Cette économie expérimentale s'inspire des techniques scientifiques observées et pratiquées en biologie ou en physique. Seulement, dans ces disciplines, les phénomènes étudiés (les plantes, les microbes, les neutrons, etc.) ne pensent pas et sont duplicables à l'infini.

Dans le monde réel, dans notre monde social, les éléments testés, les êtres humains, pensent et se comportent différemment par leur propre nature d'être humain, par leur socialisation, par leur environnement. La généralisation par l'expérimentation devient alors tout bonnement impossible.

«Au mieux, la méthodologie de Duflo permet de vérifier si quelque chose marche quelque part, poursuit Jatteau, mais pas de montrer pourquoi cela marche.» C'est une autre critique formulée à l'encontre de la nouvelle lauréate du prix Nobel: l'incapacité à comprendre et à expliquer les sources.

Preuve d'efficacité contre preuve de causalité

Bien que l'académie Nobel ait mis en avant ses travaux sur la lutte contre la pauvreté, Esther Duflo se retrouve incapable d'en expliquer l'origine. Elle n'en montre que la finalité, l'existence.

Comme quand on souhaite guérir d'un rhume, prendre des médicaments permettra d'annihiler le virus, d'en sortir plus vite, mais pas d'en comprendre la cause. Nous ne savons pas pourquoi nous sommes tombé·es malades, nous savons juste que nous sommes malades. Et si la provenance est floue, le risque d'un retour est permanent.

C'est pareil chez Duflo: ses expériences ne servent pas à corriger des problématiques sociales, à les comprendre pour stopper durablement la pauvreté. Les enfants sont malades, il faut les inciter à se vacciner en rémunérant la visite chez le médecin. Mais s'ils sont malades, c'est aussi qu'ils n'ont pas accès à des soins quotidiens, à des réseaux de transport, de communication, à une scolarité longue et efficace, etc.

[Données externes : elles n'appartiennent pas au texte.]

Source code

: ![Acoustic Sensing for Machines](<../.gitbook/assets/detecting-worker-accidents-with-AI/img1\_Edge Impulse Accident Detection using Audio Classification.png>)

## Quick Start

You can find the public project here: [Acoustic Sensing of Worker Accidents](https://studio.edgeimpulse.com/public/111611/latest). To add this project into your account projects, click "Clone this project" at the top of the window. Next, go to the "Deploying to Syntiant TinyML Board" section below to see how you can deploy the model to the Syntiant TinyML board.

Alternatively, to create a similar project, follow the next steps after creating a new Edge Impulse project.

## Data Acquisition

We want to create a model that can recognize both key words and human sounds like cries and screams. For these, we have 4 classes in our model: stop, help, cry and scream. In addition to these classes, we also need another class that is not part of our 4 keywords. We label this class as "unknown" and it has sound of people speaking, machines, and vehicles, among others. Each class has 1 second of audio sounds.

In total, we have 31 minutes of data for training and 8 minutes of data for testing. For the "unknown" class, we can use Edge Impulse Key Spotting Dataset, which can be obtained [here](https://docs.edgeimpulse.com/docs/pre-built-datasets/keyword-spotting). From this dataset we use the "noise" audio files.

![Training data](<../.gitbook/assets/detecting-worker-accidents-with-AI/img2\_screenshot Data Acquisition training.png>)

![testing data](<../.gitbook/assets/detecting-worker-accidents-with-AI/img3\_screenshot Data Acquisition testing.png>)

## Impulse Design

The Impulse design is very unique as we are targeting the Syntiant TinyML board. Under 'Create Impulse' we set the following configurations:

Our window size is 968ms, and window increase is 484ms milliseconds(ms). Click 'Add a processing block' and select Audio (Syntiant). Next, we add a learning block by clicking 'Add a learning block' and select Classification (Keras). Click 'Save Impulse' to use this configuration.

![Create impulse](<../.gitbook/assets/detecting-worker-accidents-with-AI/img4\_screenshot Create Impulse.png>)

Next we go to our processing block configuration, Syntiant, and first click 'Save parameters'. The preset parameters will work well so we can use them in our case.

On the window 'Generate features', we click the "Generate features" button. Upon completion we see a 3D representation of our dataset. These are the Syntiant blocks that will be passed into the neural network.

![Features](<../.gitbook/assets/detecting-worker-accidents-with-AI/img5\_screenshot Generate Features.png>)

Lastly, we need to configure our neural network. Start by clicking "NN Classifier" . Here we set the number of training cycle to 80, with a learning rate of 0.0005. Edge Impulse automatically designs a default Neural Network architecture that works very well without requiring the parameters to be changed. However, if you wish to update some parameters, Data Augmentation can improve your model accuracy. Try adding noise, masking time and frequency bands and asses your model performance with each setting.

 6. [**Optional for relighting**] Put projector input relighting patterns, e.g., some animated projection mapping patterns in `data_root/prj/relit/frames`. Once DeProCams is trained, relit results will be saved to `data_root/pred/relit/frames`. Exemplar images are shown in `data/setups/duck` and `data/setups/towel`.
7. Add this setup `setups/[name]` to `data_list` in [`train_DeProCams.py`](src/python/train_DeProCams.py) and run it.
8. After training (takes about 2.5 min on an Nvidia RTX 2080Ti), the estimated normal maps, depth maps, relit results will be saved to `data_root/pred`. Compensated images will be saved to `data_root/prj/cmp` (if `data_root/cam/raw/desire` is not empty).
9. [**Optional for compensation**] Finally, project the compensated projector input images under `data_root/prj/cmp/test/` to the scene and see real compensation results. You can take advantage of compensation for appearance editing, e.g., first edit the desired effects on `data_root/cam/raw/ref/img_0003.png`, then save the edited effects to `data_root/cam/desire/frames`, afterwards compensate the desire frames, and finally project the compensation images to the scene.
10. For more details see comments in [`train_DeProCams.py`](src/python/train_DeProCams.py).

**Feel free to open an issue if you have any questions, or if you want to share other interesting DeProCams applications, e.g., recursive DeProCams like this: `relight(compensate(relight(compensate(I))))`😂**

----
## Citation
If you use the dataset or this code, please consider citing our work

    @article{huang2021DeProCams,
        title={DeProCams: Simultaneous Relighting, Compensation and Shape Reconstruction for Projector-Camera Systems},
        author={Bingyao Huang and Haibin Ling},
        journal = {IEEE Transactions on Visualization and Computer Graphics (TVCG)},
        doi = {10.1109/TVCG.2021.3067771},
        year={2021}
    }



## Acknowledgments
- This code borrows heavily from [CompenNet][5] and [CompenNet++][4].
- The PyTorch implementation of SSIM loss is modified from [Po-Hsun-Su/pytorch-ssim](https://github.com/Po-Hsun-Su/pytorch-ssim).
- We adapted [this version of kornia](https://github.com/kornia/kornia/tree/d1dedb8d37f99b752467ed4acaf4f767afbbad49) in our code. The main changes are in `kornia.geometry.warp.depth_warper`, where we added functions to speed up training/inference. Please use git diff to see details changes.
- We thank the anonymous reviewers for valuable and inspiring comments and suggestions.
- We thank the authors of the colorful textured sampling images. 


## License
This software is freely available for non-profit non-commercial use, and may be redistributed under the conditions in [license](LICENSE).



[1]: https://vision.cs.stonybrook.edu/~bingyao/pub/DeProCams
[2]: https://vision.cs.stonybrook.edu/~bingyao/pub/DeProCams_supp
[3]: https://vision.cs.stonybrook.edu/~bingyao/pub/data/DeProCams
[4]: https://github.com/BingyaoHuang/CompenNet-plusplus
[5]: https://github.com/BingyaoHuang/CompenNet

Il s'agit ici de la distinction entre les preuves d'efficacité et les preuves de causalité, totalement absente des expérimentations de Duflo. On cherche à vérifier la force d'un programme sans en étudier les causes et les origines, sans essayer de comprendre la source de la pauvreté. Tel un rhume qui reviendra chaque hiver, la précarité ne sera jamais supprimée mais seulement détournée, ralentie.

Pourtant, malgré ces critiques, Esther Duflo reste une sommité dans la discipline, conseillère spéciale de Barack Obama, professeur au MIT et dorénavant titulaire du prix Nobel d'économie.

Pour Arthur Jatteau, «récompenser une jeune femme française est extraordinaire. Pour l'image, c'est très bon; pour l'histoire, c'est très bien et Esther Duflo reste brillante. Seulement, elle n'a pas révolutionné la discipline et sa méthode est largement critiquable». Sauf que maintenant, ses travaux sont devenus la norme, et le Nobel ne va pas arranger les choses.